Rudy Giuliani, Explained

SMG via ZUMA Wire

So: Rudy Giuliani. He’s been busy over the past few days doing interviews about Donald Trump’s involvement in building a Trump Tower in Moscow. After each interview he then “clarified” what he meant, ultimately ending with a statement today that nothing he said was based on talking to Trump anyway.

Many people are asking what the deal is with this. Is Giuliani nuts? Senile? Totally out of control? Or what?
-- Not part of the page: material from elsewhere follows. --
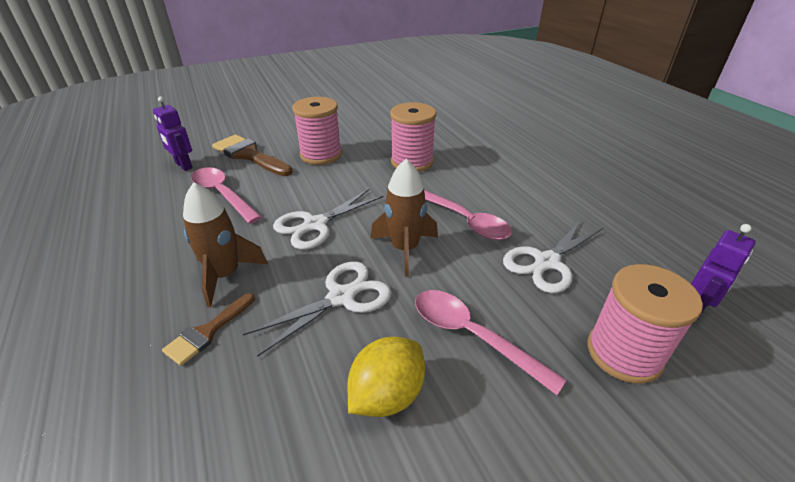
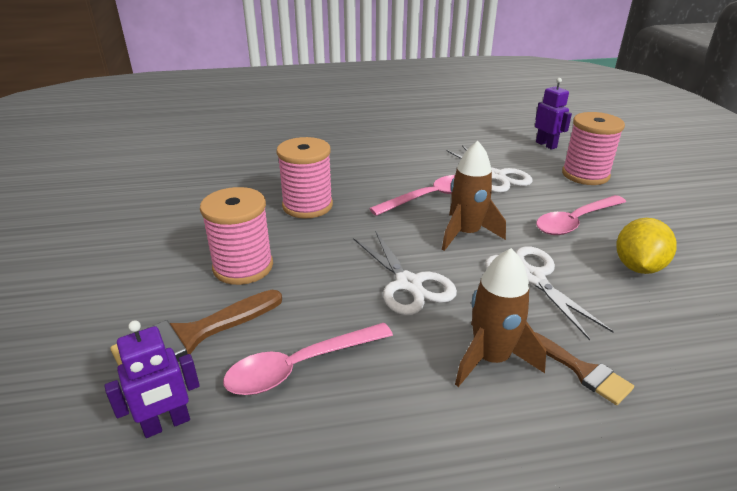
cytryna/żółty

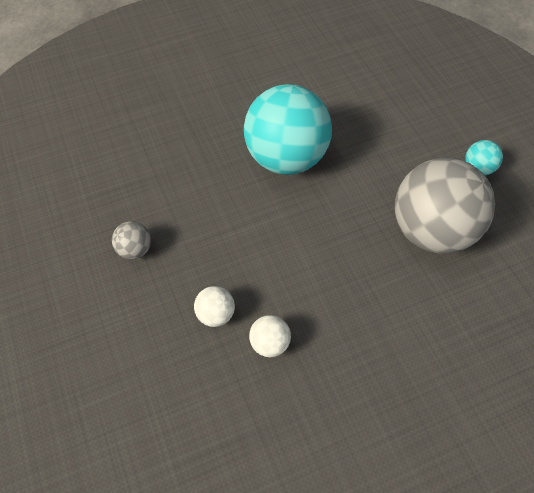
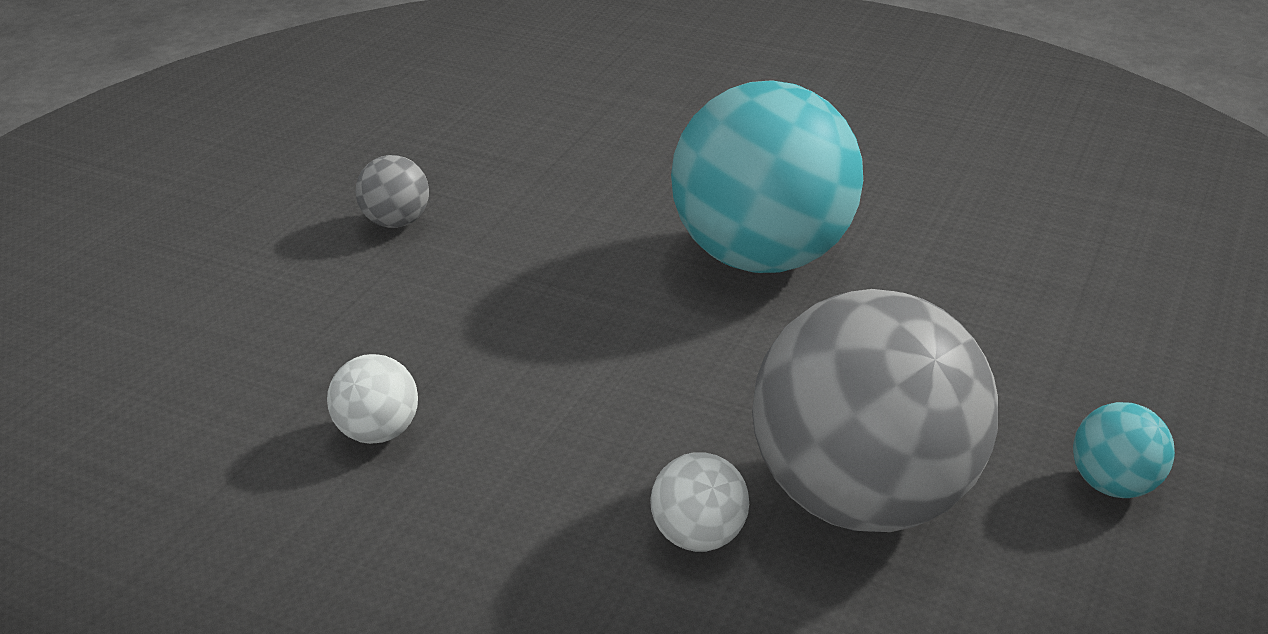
piłka/biały (2nd from left)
He may be all or none of the above. But it’s obvious what Giuliani has been doing ever since he started representing Trump last year: tossing out chaff so vigorously that nobody can tell from day to day what the current story is supposed to be. The point of this—and this is the important part—is not just to confuse everyone. It’s to make Giuliani the bearer of bad news so that eventually, when Trump is forced to admit something damaging, it’s “old news” that he’s been “saying all along.” The complete explanation for Giuliani looks something like this:

  • Giuliani is chosen as Trump’s “lawyer” because TV networks love him and will always give him airtime.
  • In times of crisis, Giuliani starts tossing out story after story, creating confusion and making Giuliani, not Trump, the center of attention.
  • All of these stories are deniable by the White House since they come from someone whose actual position is kind of vague. Eventually, though, one of them sticks.
  • Later—which could be days or weeks depending on how long Trump lies low—Trump publicly acknowledges the final story and says it’s already been litigated to death and is old news.
  • By then, (a) everyone really is confused, (b) they don’t remember all the details from a few weeks ago, and (c) there’s some new scandal that’s seized everyone’s attention. So Trump’s confession slides under the radar.

This isn’t a foolproof hack of the media, but it’s pretty good. It shows a sophisticated understanding of how the modern media works and how to undermine it, and Giuliani is the perfect choice for the main role. He’s well known; TV reporters like him; he’s loud and pushy and Trumplike; and he’s willing to sound like a doofus if that’s what it takes. I think that nearly everyone underestimates just how effective he’s been at keeping the volume turned up on the Wurlitzer.